After nearly as much rancor as the 38 Studios payment, the House amended the budget bill to restore a $12.9 million transfer to the pension fund, which sent the Chairman and the Finance Committee staff scurrying to make the corresponding cuts. Due to the vote $3 million originally planned for a new roads and bridge revolving loan fund, $6 million in personnel and operating expenses from all three branches of state government, $850,000 from the mortgage fraud settlement and $3 million from other one-time sources were removed and transferred to the pension fund.
“I want to make this perfectly clear. In no way, shape or form did the General Assembly of Rhode Island not fully fund its ARC payment.

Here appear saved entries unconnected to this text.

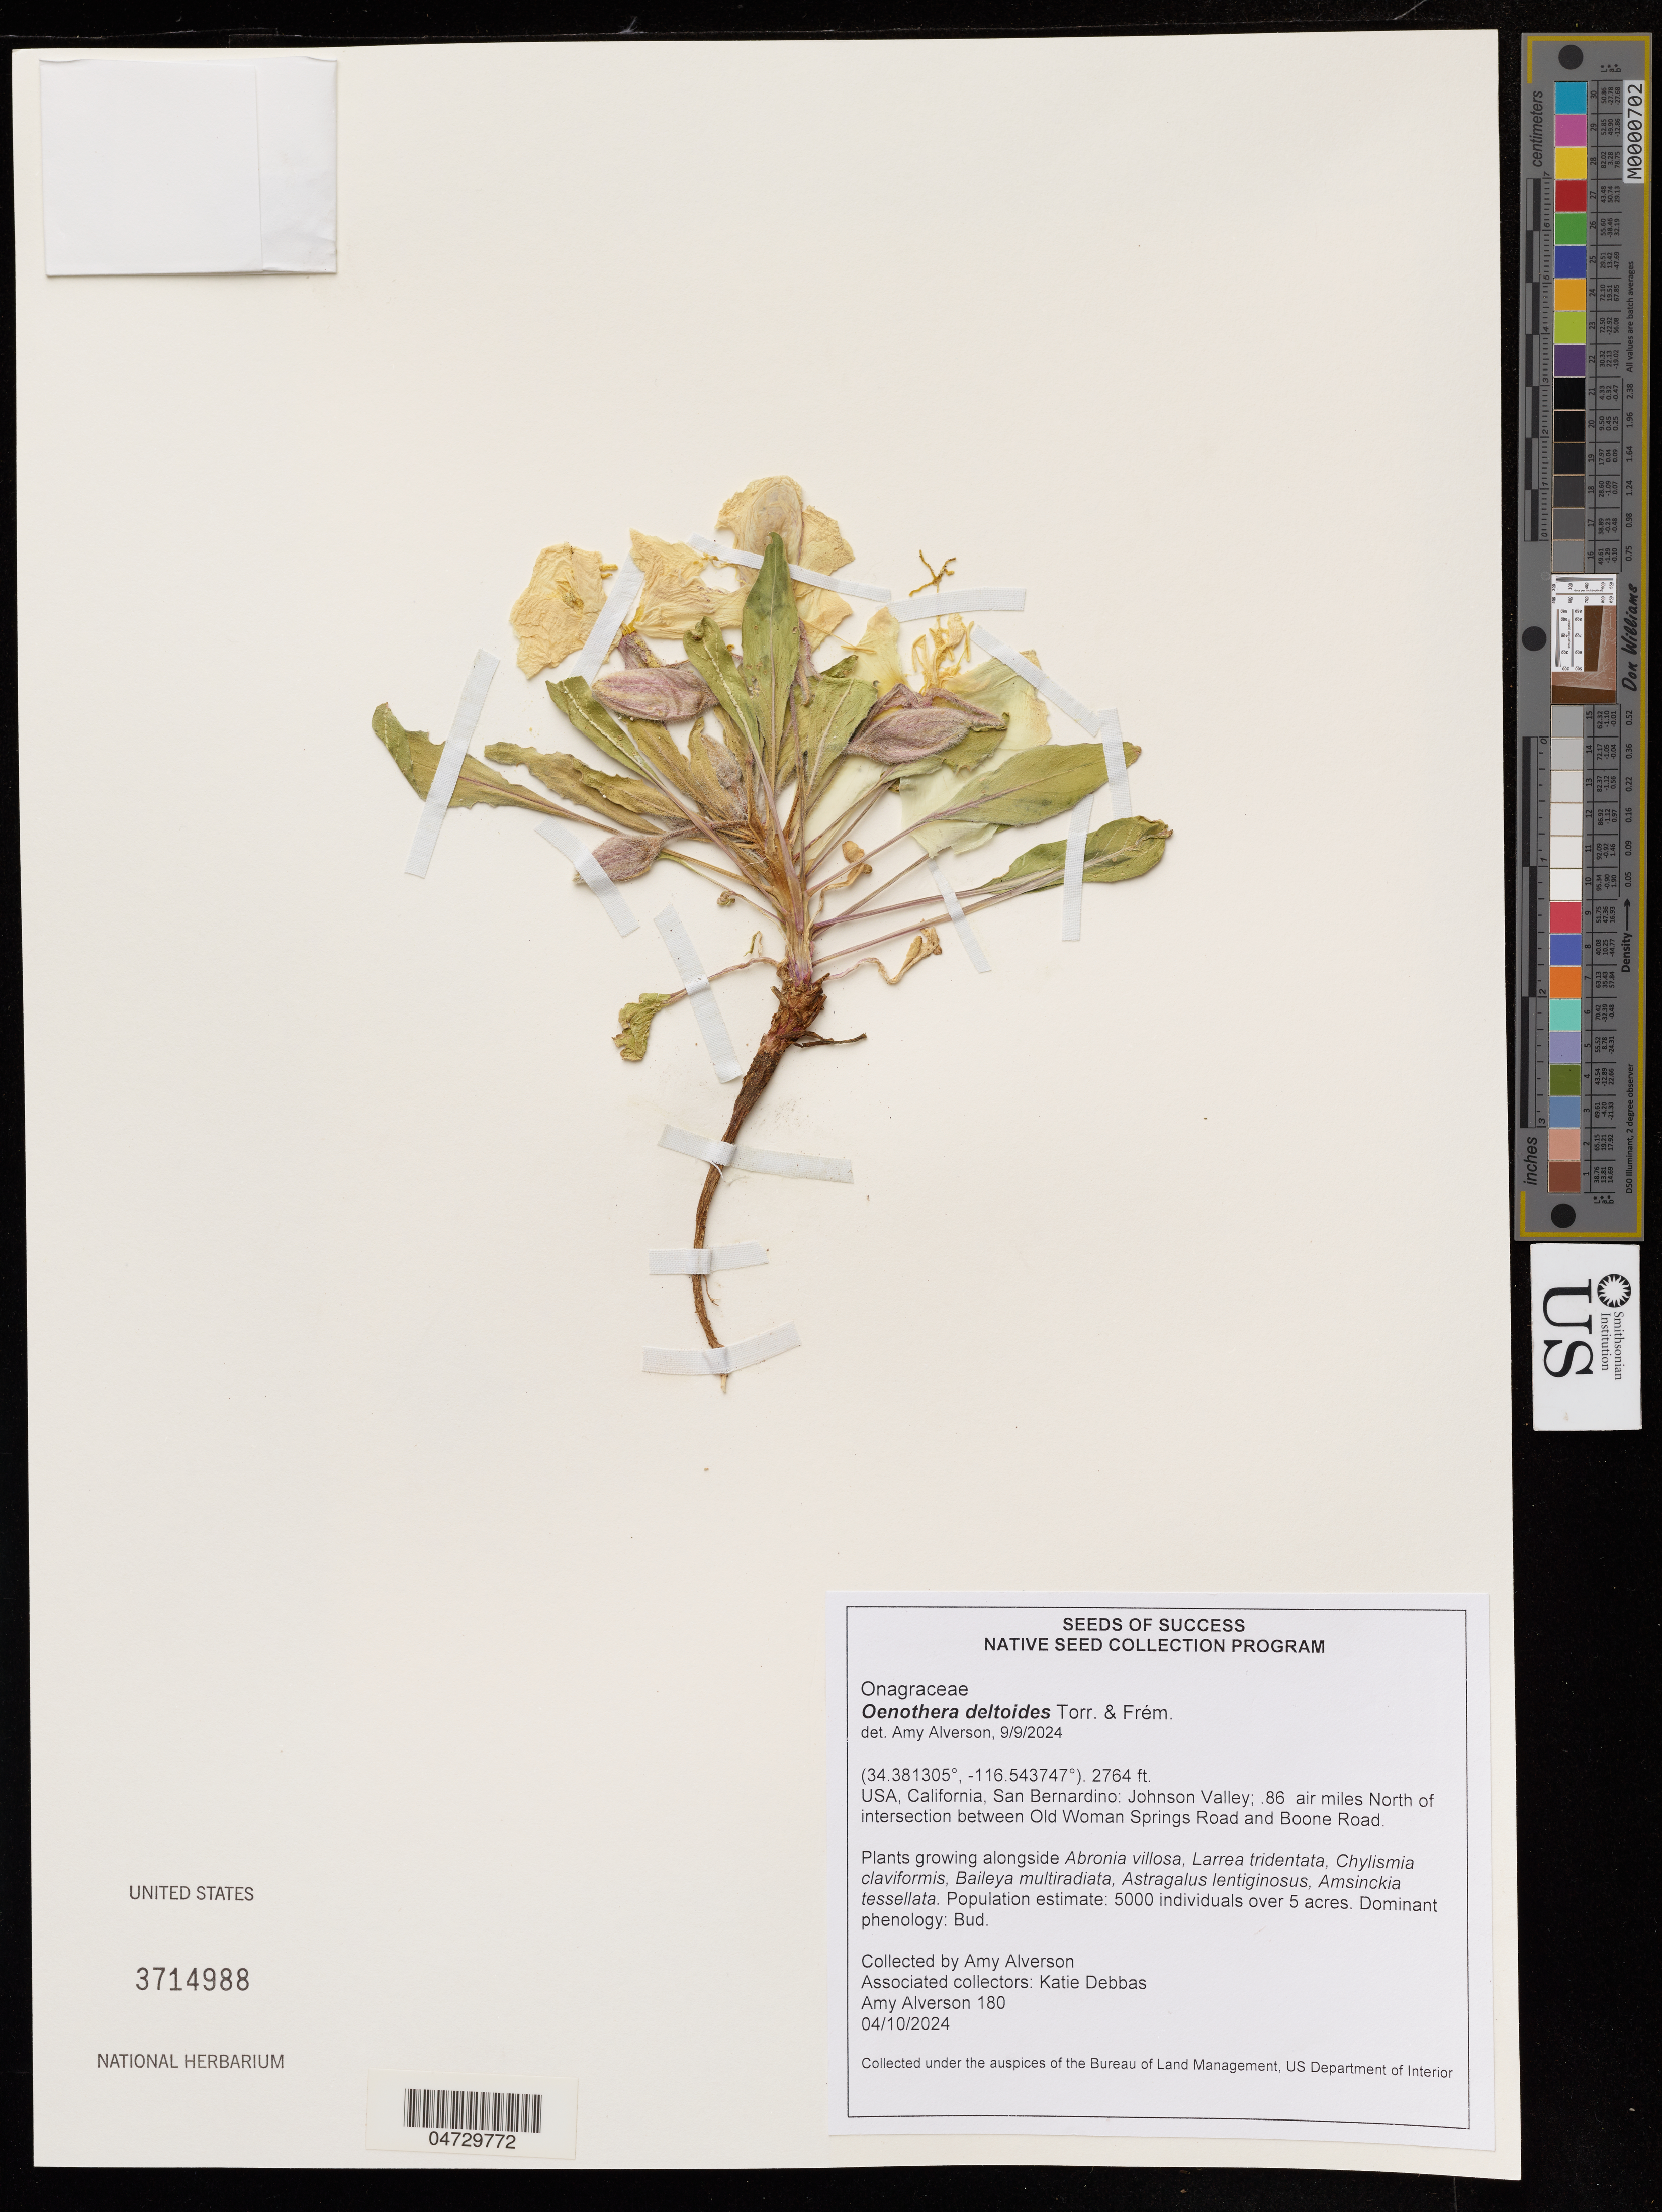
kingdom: Plantae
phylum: Tracheophyta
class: Magnoliopsida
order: Myrtales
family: Onagraceae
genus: Oenothera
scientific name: Oenothera deltoides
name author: Torr. & Frém.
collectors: A. Alverson & K. Debbas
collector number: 180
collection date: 2024-04-10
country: United States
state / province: California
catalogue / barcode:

In this budget there was a full ARC payment,” Chairman Melo explained. “This particular $12.9 million is revenue above and beyond what was projected. The governor asked us to remove it, to not put it into the retirement system and put it into the general fund to maintain some of programs.
“As the Finance Committee, we listened to his concerns and did as he asked. But the membership of the General Assembly spoke very loud and clear on this issue and voted to put it into the retirement system. I have no problem with that. It created a $12.9 million shortfall, so we had to go back to the drawing board pretty quickly, within a 24 hour period and come up with changes. We had to make the necessary cuts.
Just prior to passage, the House voted to delay the implementation of tolls on the Sakonnet River Bridge until a study is completed on the issue. The tolls were scheduled to begin in July, but will be delayed until at least Feb. 1, 2014, while legislators work to identify other ways to fund bridge maintenance in the state.
“It’s in the budget with a delay, but we’ll take another look at it,” Chairman Melo said. “There might be some implications with the federal government if we hold back at this time. There’s a stipulation about needing to put the tolls in place upon 30 days of the bridge’s completion or we could lose the right to do so in perpetuity. It might cause some issues with the bonds. But right now we’re working with the U.S. Department of Transportation trying sort things out.”
The FY14 Budget also includes elements aimed at improving healthcare and education in the state, assistance to the homeless, job development and the return of Historic Tax Credits for developers.
“This is a responsible budget that answers to the citizens and the small businesses in our state,” Chairmen Melo added. “We recognize that they can’t afford more taxes, and we’ve identified ways to close the deficit without raising them. We’ve included a number of programs to encourage businesses to create jobs and help people get those jobs and keep them so they can support themselves and their families.”